Things got pretty awkward during "Django Unchained" director Quentin Tarantino's recent chat with NPR when the subject of the movie's brutality and tough historical subject matter animus came up once and again (and again and again).
Interviewer Terry Gross, of "Fresh Air", pressed Tarantino about his choice to use "two just abhorrent chapters of history" for cinematic backdrops — "Django" and his 2009 Nazi adventure drama "Inglourious Basterds" — along with inquiries about where his line for cinematic violence would be drawn to avoid hitting a "point of revulsion."
Let's just say her opinions on the movie weren't exactly subtle.
Tarantino explained his choice to write the flicks as, simply, "I actually thought they would be good movies."
"I like the idea of telling these stories and taking stories that oftentimes if played out in the way that they're normally played out just end up becoming soul-deadening because you're just watching victimization all the time," he said, adding that with his big adventure-esque interpretation, "you get a chance to put a spin on it, and actually take a slave character, give a heroic journey, make him give his payback and actually show this journey and give it the sort of folkloric tale that it deserves, grand opera stage it deserves."
With regard to the film's violent fight scenes, Tarantino broke it down into two categories - the violence of slavery and the "fun," "cool" and "enjoyable" brand of violence in revenge.
"Frankly, what happened during slavery times is a thousand times worse than what I show. So, if I was to show a thousand times worse to me that wouldn't be exploitative - that would just be how it is," he declared in response to the suggestion that his brand of on-screen violence might broach immorality. "I wasn't trying to do a 'Schindler's List' you are there under the barbed wire of Auschwitz kind of movie. I wanted the film to be more entertaining than that. Like I said, I wanted it to be an exciting adventure movie."
Tarantino did admit that earlier cuts of the movie brought out an undesired reaction from early audiences who have a lower "tolerance for viscera" than himself, but he stuck to his guns about the final cut's good, bad and ugly because it left audiences cheering for his protagonist's moment of dishing out comeuppance.

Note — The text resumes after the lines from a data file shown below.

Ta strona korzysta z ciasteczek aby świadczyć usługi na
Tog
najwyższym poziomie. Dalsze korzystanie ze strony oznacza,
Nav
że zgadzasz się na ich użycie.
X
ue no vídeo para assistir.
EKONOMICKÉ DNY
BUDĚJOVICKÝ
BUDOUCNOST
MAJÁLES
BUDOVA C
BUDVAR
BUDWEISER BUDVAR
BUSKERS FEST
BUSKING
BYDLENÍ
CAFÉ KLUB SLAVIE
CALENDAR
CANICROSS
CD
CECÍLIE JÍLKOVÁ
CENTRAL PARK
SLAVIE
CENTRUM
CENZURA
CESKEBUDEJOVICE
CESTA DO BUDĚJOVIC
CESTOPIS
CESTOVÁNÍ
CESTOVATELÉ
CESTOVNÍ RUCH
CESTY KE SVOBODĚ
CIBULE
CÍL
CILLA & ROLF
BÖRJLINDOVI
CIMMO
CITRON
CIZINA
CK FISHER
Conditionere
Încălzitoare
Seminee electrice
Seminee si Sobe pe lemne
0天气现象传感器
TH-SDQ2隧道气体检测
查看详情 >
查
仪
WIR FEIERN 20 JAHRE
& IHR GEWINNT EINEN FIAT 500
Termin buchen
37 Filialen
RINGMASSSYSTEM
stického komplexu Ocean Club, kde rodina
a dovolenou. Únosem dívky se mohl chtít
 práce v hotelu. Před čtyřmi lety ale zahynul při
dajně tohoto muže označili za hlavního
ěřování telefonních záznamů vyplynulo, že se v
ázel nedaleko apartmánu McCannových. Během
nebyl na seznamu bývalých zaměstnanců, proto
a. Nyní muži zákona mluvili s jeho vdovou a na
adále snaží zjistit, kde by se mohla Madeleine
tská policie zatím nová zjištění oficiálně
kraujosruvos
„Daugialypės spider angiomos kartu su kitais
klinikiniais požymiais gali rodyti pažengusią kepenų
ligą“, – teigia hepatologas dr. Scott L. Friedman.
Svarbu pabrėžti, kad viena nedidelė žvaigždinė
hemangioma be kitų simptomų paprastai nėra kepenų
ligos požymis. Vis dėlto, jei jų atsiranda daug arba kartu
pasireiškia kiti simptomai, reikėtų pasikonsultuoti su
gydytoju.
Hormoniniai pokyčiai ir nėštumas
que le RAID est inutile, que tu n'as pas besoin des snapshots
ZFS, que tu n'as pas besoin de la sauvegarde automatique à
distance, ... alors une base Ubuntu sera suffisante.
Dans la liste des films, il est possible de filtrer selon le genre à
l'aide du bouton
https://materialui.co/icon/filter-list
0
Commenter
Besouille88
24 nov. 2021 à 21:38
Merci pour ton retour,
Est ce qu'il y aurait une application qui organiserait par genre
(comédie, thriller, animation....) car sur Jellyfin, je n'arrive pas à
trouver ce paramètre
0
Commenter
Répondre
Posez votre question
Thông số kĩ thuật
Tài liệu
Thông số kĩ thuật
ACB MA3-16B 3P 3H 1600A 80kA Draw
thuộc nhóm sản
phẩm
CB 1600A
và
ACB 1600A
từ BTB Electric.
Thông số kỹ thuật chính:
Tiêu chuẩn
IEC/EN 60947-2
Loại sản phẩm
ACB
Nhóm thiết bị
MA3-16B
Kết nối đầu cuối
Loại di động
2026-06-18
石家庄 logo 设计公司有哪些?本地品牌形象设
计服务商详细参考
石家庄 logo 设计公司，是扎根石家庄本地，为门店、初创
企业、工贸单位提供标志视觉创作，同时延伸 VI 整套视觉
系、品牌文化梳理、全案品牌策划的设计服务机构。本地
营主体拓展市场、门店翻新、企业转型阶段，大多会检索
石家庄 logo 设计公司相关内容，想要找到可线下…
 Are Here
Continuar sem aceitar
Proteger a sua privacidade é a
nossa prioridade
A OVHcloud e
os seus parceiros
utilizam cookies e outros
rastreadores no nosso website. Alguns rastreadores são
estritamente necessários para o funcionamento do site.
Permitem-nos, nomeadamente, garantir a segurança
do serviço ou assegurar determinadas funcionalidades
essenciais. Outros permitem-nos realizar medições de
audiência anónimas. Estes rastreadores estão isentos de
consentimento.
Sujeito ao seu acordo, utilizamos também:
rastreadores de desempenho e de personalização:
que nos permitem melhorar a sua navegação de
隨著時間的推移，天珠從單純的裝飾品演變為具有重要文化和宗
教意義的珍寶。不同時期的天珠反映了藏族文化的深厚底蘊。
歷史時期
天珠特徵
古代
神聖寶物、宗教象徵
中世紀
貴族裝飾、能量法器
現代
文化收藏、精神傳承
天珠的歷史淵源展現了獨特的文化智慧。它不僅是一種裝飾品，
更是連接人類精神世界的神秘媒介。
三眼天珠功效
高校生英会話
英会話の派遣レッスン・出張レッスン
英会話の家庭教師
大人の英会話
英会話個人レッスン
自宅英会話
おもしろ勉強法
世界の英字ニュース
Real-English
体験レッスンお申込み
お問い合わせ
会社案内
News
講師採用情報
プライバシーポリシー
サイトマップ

As for what's too far for him, he said, "The only thing that I've ever watched in a movie that I wished I'd never seen is real-life animal death or real-life insect death in a movie. That's absolutely, positively where I draw the line ... Movies are about make-believe ... I don't think there's any place in a movie for real death."
So, now you know.
For what it's worth, Gross wasn't the only one who came off a little curt during the talk. Tarantino himself got a little short when the subject of pronouncing "Django" came up. "I thought everyone would know how to say the name 'Django.' Even if it wasn't from the spaghetti westerns, at least from Django Reinhardt you would know how to say it ... Frankly, I considered it an intelligence test. If you say D-jango you're definitely going down in my book." Well, shoot.